Document excerpt:

+--

What's the REAL reason for historians's hysterical misinformation??


A post on the legendary Joel Whitburn's music stastistics Record Research/Billboard books on here

http://bsnpubs.websitetoolbox.com/post/Whitburn-mistake-5552011?pid=1271091327[ and a few entries in his famed Billboard Record Research books that turned out to be red herrings has instigigateed this topic.

We all know that the kids stuff rep of cartoons, sweet or violent, got the shorts tarred in America thru the 1960s.

We also know that skimpy credits led to wrong credits [five words: "Voice  Characterizations by Mel Blanc." And this "Film Editor" Treg Brown.The contractual or idiosyncratic practices. Short subjects like the Three Stooges at Columbia, which, showing the studio's own cheapness, only listed the stars, ntot he character actors/leading ladies of the live Stooges, so it wasn't just cartoon shorts with skimpy credits, likely stock-cues and sound effects on TV shows of the 1950s never got credited for the most part..]

Of course, then, it was okay, to deny credit for legal and contractual or other reasons, or to give somewhat undersating credits, this extending to not mentioning outisde "Now Hear This", 1963, that Treg Brown did SOUND EFFECTS, as well.

It seems any kinds of reason emrge from Jeff Lenburg: Example: "'Snoopy Come Home' [1972] ended tragically".[Not verbatim]. Many miscredits in the Lenburg books and in others. The usually accurate Graham Webb has, despite what animation fan "Sogturtle" has said in the old Termite Terrace Trading Post, wound up sadly wrong on voice credits. Not all, but a handful.

+--

Collection entries:
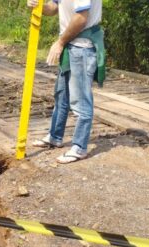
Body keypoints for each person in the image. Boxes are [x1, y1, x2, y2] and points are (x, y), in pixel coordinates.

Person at [28, 0, 105, 163]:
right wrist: (39, 6)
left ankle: (79, 147)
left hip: (82, 48)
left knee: (81, 100)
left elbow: (81, 18)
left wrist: (60, 42)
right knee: (61, 95)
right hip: (71, 47)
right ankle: (55, 137)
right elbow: (54, 8)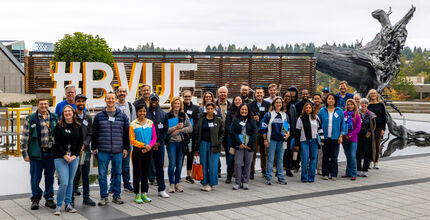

+--

Write what comes next in the forum post on credit errors in cartoon histories, picking up after its final sentence. The items have nothing to do with the forum post about cartoon credits.

Output for this task:
 All of this, of course, due to sloppy research, in short, or l.ack of interest, just wanting to show a hatrred or boredom of the subject [I know how that can be ] so as not to give any accurate data on the topic

BUT there is another, LEGITIMATE reason, getting back to showbiz, to animation, for having WRONG information. The attempt to stop plagiarism. [The link above at the start of this post would be the case, if you  wind up at "Whitburn Mistake"].


Many showbiz historians apparently have admitted to using false info to keep their books, in short, disctinctive, to track down those who would run off with the information.

[Keith Scott may take note here regaridng Graham Webb, that guesswork-both men certainly liked the cartoons, so ignorance wasn't a factor here!-may have not been the only reason for incorrect information in that Webb "The Animated Film Encyclopedia',2000, McFarlane Press].